Hateliars34 · 12/05/2024 20:21

WhatNoRaisins · 12/05/2024 20:17

At the risk of sounding a bit Malory Towers I do see it as my responsibility to do my best teach my DC to be good and reliable people. That will sometimes involve making them do things that they don't want to. Most of us aren't born that way and need some guidance by mature adults.

Exactly this. I'm shocked some people think it's abusive. Terrifying what entitled/irresponsible /thoughtless children they're raising!

SoreAndTired1 · 12/05/2024 20:52

Hateliars34 · 12/05/2024 20:21

Exactly this. I'm shocked some people think it's abusive. Terrifying what entitled/irresponsible /thoughtless children they're raising!

You've clearly never dealt with a sensitive child with severe social anxiety.

CrispieCake · 12/05/2024 20:55

SoreAndTired1 · 12/05/2024 20:11

There is nothing moralistic about being abusive and bullying a child and breaking their spirit.
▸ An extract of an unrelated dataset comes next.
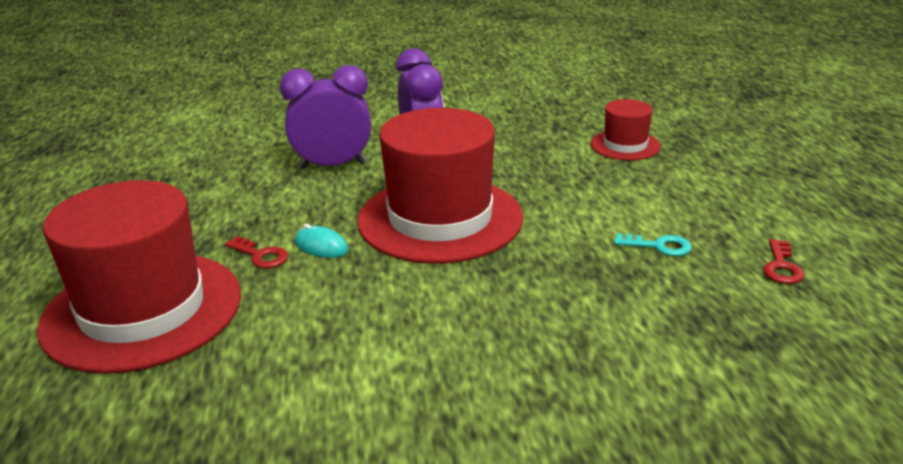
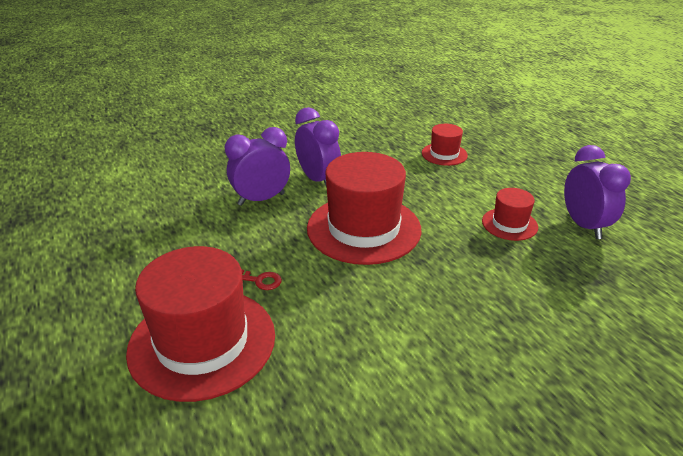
camera: 20 degrees left, 5 degrees up
turquoise mouse [295,224,349,258] -> none
turquoise key [614,233,692,256] -> red hat [482,188,538,241]
red key [763,239,804,284] -> purple clock [564,145,631,239]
On the contrary, it's an example of bad parenting.

It's not abusive in the least to teach your child to keep their word and do what they say they will.

bloodyplumbing · 12/05/2024 20:58

@SoreAndTired1 had my dinner, nothing in OPs posts says sensitive child either social anxiety!

FFS

If that's the case bloody say it's a maybe not a yes!

What about if the party child is sensitive with social anxiety?

Can I ask are you sensitive with social anxiety?

SoreAndTired1 · 12/05/2024 21:03

CrispieCake · 12/05/2024 20:55

It's not abusive in the least to teach your child to keep their word and do what they say they will.

It is abusive to tell them they may never, ever, ever change their minds and every decision they make must be carved in stone with blood.

If a child no longer feels comfortable going somewhere or doing something (within reason) they should be given agency to say no, and to express that discomfort.

CrispieCake · 12/05/2024 21:04

SoreAndTired1 · 12/05/2024 21:03

It is abusive to tell them they may never, ever, ever change their minds and every decision they make must be carved in stone with blood.

If a child no longer feels comfortable going somewhere or doing something (within reason) they should be given agency to say no, and to express that discomfort.

And then they should be reminded that, regardless of how they feel, they have made a commitment and decent people honour their commitments.

SoreAndTired1 · 12/05/2024 21:07

CrispieCake · 12/05/2024 21:04

And then they should be reminded that, regardless of how they feel, they have made a commitment and decent people honour their commitments.

Then they should be told if they feel they cannot honour that commitment, that's ok. As I said, he didn't carve it in stone with his blood!